##### DATA TO PROCESS #####

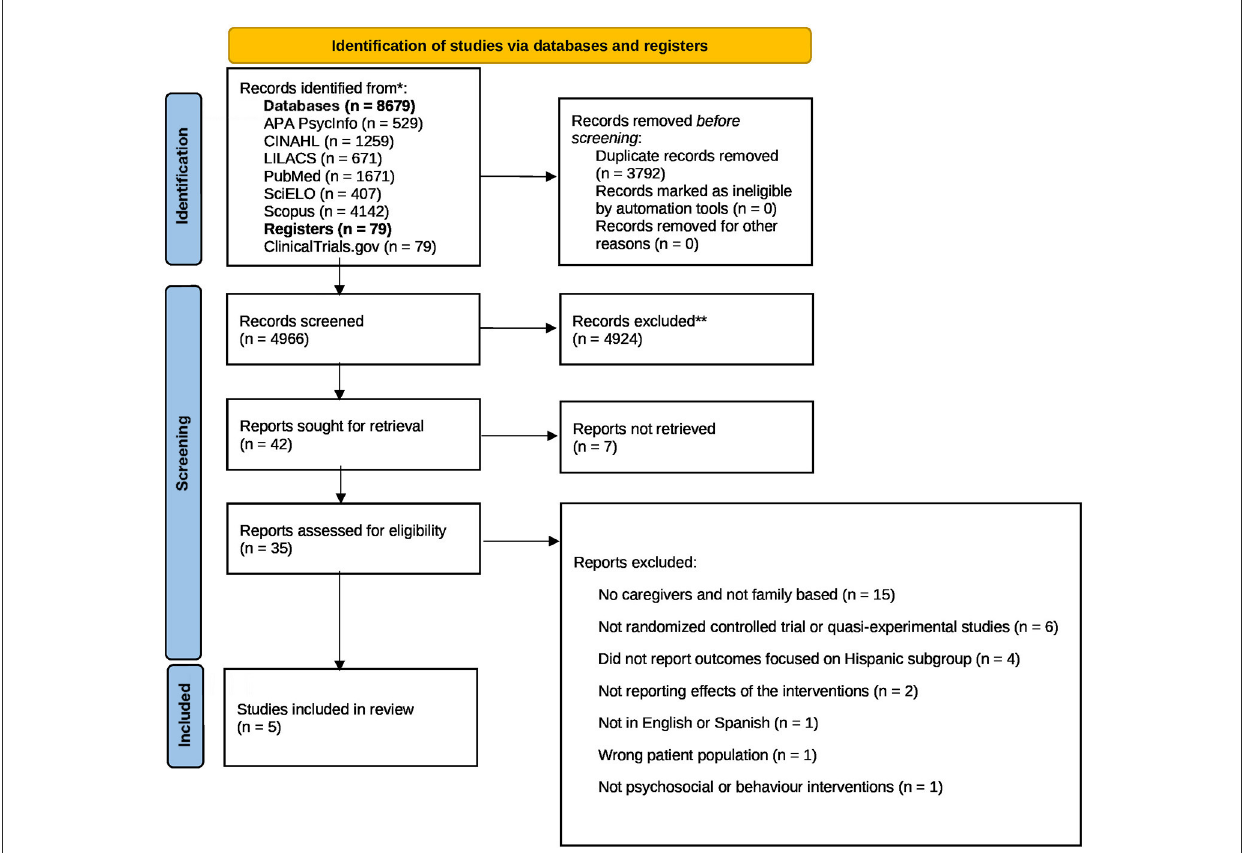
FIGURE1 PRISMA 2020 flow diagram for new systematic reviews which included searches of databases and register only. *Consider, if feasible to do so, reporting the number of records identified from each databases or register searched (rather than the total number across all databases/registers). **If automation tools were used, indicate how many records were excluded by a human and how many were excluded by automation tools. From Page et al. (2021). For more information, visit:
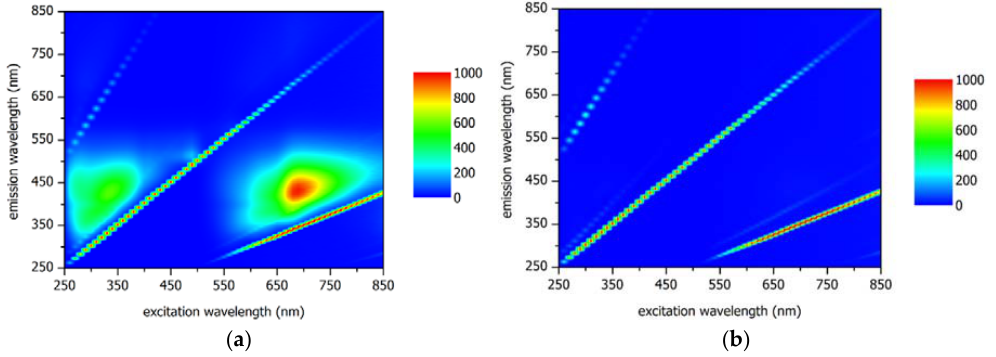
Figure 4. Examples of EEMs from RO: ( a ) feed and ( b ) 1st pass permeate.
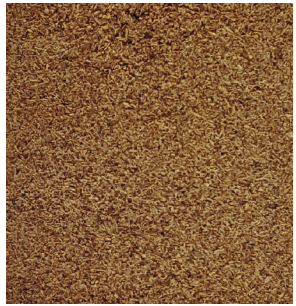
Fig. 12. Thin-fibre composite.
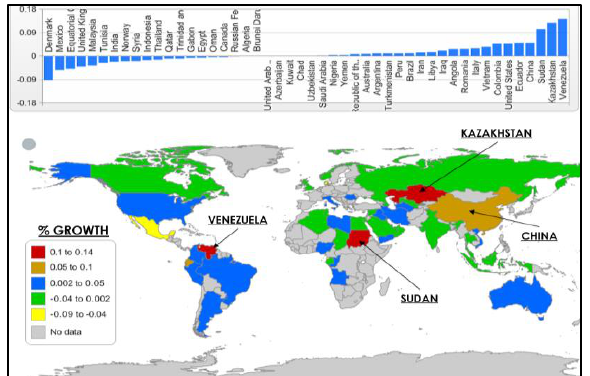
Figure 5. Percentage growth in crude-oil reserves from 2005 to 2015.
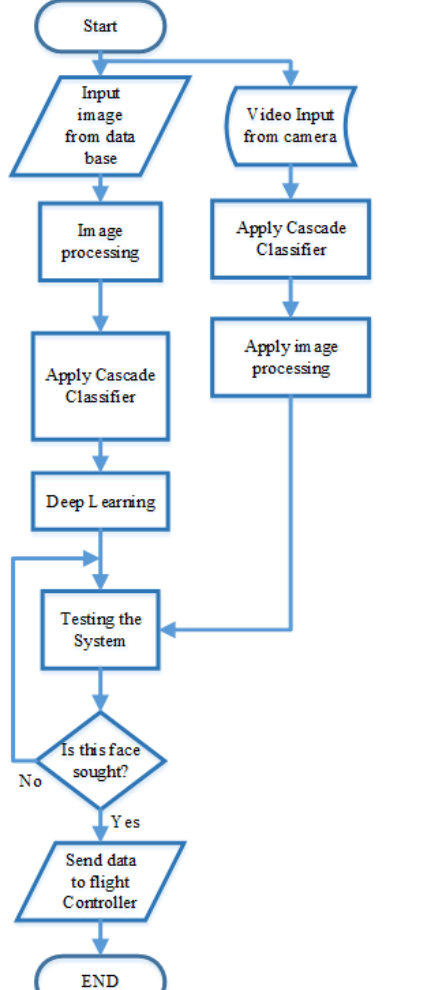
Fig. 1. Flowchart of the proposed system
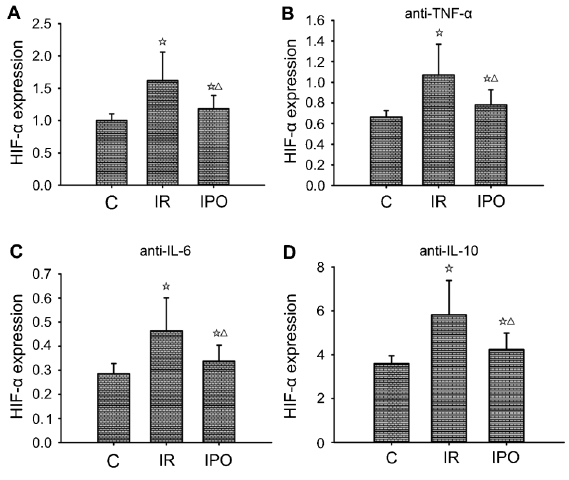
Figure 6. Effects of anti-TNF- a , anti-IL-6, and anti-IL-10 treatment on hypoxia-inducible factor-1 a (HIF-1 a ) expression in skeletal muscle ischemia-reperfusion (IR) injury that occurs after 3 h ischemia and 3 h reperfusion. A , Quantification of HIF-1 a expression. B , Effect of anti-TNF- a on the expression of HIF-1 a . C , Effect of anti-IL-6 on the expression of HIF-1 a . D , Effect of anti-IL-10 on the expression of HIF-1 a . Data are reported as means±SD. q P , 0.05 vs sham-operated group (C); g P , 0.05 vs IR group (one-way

#####

TASK PROMPT ::
When pictures appear in the records above, leave them out and reproduce exactly each line from the first through the line containing "Fig. 1. Flowchart of the proposed system", both included.

RESPONSE AREA ::
FIGURE1 PRISMA 2020 flow diagram for new systematic reviews which included searches of databases and register only. *Consider, if feasible to do so, reporting the number of records identified from each databases or register searched (rather than the total number across all databases/registers). **If automation tools were used, indicate how many records were excluded by a human and how many were excluded by automation tools. From Page et al. (2021). For more information, visit:
Figure 4. Examples of EEMs from RO: ( a ) feed and ( b ) 1st pass permeate.
Fig. 12. Thin-fibre composite.
Figure 5. Percentage growth in crude-oil reserves from 2005 to 2015.
Fig. 1. Flowchart of the proposed system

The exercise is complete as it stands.